# minor 7 series problems need help



## mjanardhan2000 (Jul 30, 2007)

Hi,

Recently i owned 1998 740IL BMW with 65K miles. The car runs very good and strong. I'm new to bimmer family .

I have small minor problems noticed for which i need your expertise help to fix for below problems:

1. Exactly at 50 miles speed on odometer we notice the steering vibrate. If we decrease or increase the speed then it goes smooth. Not able to figure out what's the problem.
2. Some times driver seat power options, stearing adjustment power options stop working for a while. This is observed only few times.
3. Left side brake light stop lighting some time and observed indicator. We replaced the brake light bulb also but some time we get indicator.

Thanks in advance for you help


----------



## momo_oo[][]oo (May 23, 2007)

1st , i think its aligment , go balance and rotate tires then do alignment it should help

2nd change the fuse it shsould be in the glove box

3rd get a bulb from BMW some times when you replace it with regular bulb from autozone or such , it does that i have this problem with my benz , but try it should work

thsank you


----------



## 345ls1 (Aug 15, 2007)

I bought a 2000 740IL with 78k miles in Feb.06. I test drove a 1999 740IL at that time, I think it had 104k on it with stock wheels. This car had that exact problem with front shacking at exactly 50 mph, would go away above or below this speed. So I knew how that felt and thought either tires/wheels were out of balance.

I purchase set of BMW 18" sport wheels with Hannkook K104 tires soon after I got the car.

________________________________________

PROBLEM 1:
Answer the following questions about the forum thread on 7 series problems.
(a) At what speed does the steering vibrate on the 1998 740IL?
(b) According to the reply from momo_oo[][]oo, where should the fuse be?
(c) What tires came with the BMW 18" sport wheels that 345ls1 purchased?
PROBLEM 2:
Carry the forum thread on 7 series problems forward from its final sentence.

(Data excerpts)
________________________________________

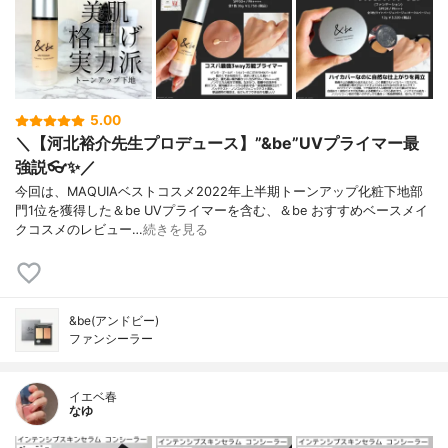
5.00
＼【河北裕介先生プロデュース】”&be”UVプライマー最
強説👓✨／
今回は、MAQUIAベストコスメ2022年上半期トーンアップ化粧下地部
門1位を獲得した＆be UVプライマーを含む、＆be おすすめベースメイ
クコスメのレビュー…
続きを見る
&be(アンドビー)
ファンシーラー
イエベ春
なゆ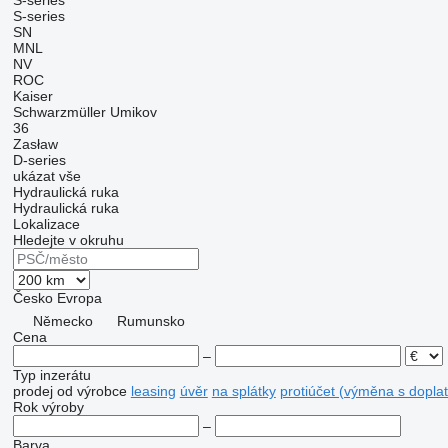
S-series
S-series
SN
MNL
NV
ROC
Kaiser
Schwarzmüller
Umikov
36
Zasław
D-series
ukázat vše
Hydraulická ruka
Hydraulická ruka
Lokalizace
Hledejte v okruhu
Česko
Evropa
Německo
Rumunsko
Cena
–
Typ inzerátu
prodej
od výrobce
leasing
úvěr
na splátky
protiúčet (výměna s dopla
Rok výroby
–
Barva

________________________________________

EXERCISE RESPONSE 1:
(a) Exactly 50 miles per hour.
(b) In the glove box.
(c) Hannkook K104 tires.

EXERCISE RESPONSE 2:
Then at about 91k miles this problem has happen to my car. I've had the front tires high speed balanced but no luck. It's constant shake at 50 mph, something has to be worn in the front-end but what? Help


----------



## EdCT (Mar 14, 2002)

Having trouble with your minor seventh chords, eh? 

Sorry, bored today.

Ed


----------



## 740i_want1 (Oct 22, 2006)

I had the same vibration and took it to my mechanic (non-BMW) and they checked the front end and told me I had a bad lower control arm. So I went on line (ebay) and bought both the right and left uper and lower control arms and had them all replaced (I figured if one is bad it would be just a matter of time before they all shot craps). If I recall, it cost me about $550 total including the parts, install, and alignment. I could of had just one replace for alot less. The car is now rock solid with no vibration and tracks like a champ!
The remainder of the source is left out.